Kitabı bitirdikten sonraki ve 250. sayfadan önceki görüşlerim apayrı gerçekten.
Gerçekten başlarda çok sıkıldım, karakterlerden bir ikisi hariç çoğu gerçekçi gelmedi. Elimde süründü diyebilirim. Kitapları yarıda bırakmaktan hiç hoşlanmadığım için devam etmek adına çok çaba sarf ettim ve sonradan her şey değişmeye başladı.
Öncelikle gerçekten Oliver karakterine hiç ama hiç ısınamadım ve Torin'in garip halleri kitaba devam etmemi sağlayan tek unsurdu ve kitapta en sevdiğim karakterde, Woody ile beraber, oydu diyebilirim.

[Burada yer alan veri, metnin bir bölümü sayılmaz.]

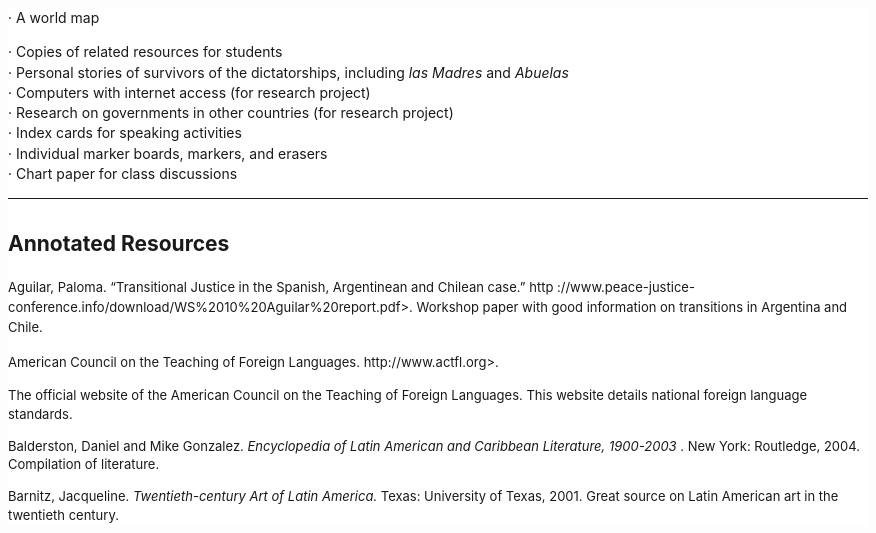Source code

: · A world map
<dt>
· Copies of related resources for students
<dt>
· Personal stories of survivors of the dictatorships, including
<i>
las Madres
</i>
and
<i>
Abuelas
</i>
<dt>
· Computers with internet access (for research project)
<dt>
· Research on governments in other countries (for research project)
<dt>
· Index cards for speaking activities
<dt>
· Individual marker boards, markers, and erasers
<dt>
· Chart paper for class discussions
</dt>
</dt>
</dt>
</dt>
</dt>
</dt>
</dt>
</dt>
</dl>
</blockquote>
<hr/>
<h2>
Annotated Resources
</h2>
<p>
<font size="-1">
Aguilar, Paloma. “Transitional Justice in the Spanish, Argentinean and Chilean case.” http  ://www.peace-justice-conference.info/download/WS%2010%20Aguilar%20report.pdf&gt;. Workshop paper with good information on transitions in Argentina and Chile.
<p>
American Council on the Teaching of Foreign Languages. http://www.actfl.org&gt;.
</p>
<p>
The official website of the American Council on the Teaching of Foreign Languages.  This website details national foreign language standards.
</p>
<p>
Balderston, Daniel and Mike Gonzalez.
<i>
Encyclopedia of Latin American and Caribbean Literature, 1900-2003
</i>
. New York: Routledge, 2004. Compilation of literature.
</p>
<p>
Barnitz, Jacqueline.
<i>
Twentieth-century Art of Latin America.
</i>
Texas: University of Texas, 2001. Great source on Latin American art in the twentieth century.
</p>
<p>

Birden tempoya girdiği için son 150 sayfasını hızlıca bitirdim ve son 5 sayfasında da derin bir oh çektim gerçekten. Bazı yerlerde güldüm, bazı yerlerde ağladım ama bu çok normal çünkü Sineklerin Tanrısı'nda bile ağlamış biri insan olarak en ufak kaybedişte sulu gözlü biri olup çıkıyorum. En başından beri Oliver'ı itici bulan biri olarak, (ki adamın bir tane bile yanlış hareketi yoktu sadece çok yapmacık bir karakterdi) sonlarda Elsie'nin yapması gerektiğini düşündüğüm şeyi yapması kitaba biraz daha ısınmamı sağladı. Ayrıca gerçekten çok eğlenceli yapılacaklar listesi oluşturmuş yazar. Bazılarını yapmak istiyorum.
Yani genel olarak yer yer sıkıldığım, yer yer de tempo kazandığı için severek okuduğum bir kitap oldu. Çerezlik olarak güzel bir kitaptı.